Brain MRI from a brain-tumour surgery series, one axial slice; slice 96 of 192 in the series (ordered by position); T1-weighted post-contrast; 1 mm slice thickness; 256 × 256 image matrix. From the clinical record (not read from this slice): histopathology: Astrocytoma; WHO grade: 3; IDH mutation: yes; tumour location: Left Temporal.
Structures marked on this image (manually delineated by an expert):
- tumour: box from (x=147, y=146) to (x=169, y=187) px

==

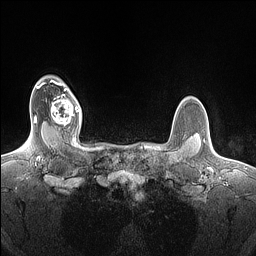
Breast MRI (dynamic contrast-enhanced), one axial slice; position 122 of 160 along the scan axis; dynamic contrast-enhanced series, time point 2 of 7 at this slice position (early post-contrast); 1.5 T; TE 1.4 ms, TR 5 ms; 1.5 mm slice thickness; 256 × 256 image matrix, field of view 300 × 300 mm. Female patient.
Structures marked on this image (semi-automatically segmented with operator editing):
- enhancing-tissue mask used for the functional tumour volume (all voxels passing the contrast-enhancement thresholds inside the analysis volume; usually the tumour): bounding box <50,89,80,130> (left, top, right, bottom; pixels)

--

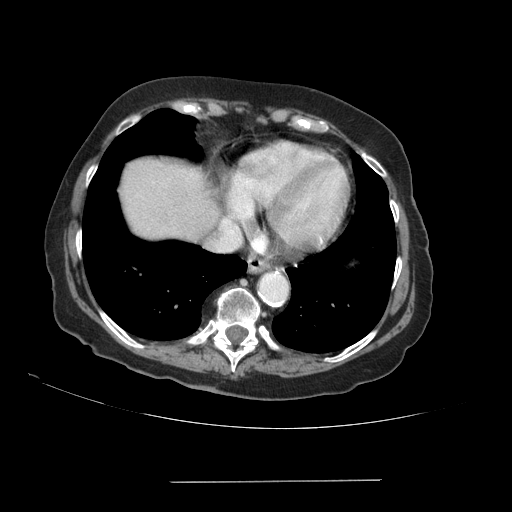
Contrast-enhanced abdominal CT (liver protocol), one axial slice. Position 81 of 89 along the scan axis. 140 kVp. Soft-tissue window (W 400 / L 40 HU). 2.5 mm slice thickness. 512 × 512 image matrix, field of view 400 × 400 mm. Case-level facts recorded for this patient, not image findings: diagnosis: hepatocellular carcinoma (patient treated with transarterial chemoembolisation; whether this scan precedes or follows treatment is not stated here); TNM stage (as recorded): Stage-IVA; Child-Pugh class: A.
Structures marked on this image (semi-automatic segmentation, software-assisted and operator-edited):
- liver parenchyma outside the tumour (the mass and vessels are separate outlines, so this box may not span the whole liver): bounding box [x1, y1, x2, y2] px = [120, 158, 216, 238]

### What you should do
All that belongs in your answer is the stretch of entries above from the line with "Structures marked on this image (semi-automatically" through the line with "- enhancing-tissue mask", printed exactly.

### Response area
Structures marked on this image (semi-automatically segmented with operator editing):
- enhancing-tissue mask used for the functional tumour volume (all voxels passing the contrast-enhancement thresholds inside the analysis volume; usually the tumour): bounding box <50,89,80,130> (left, top, right, bottom; pixels)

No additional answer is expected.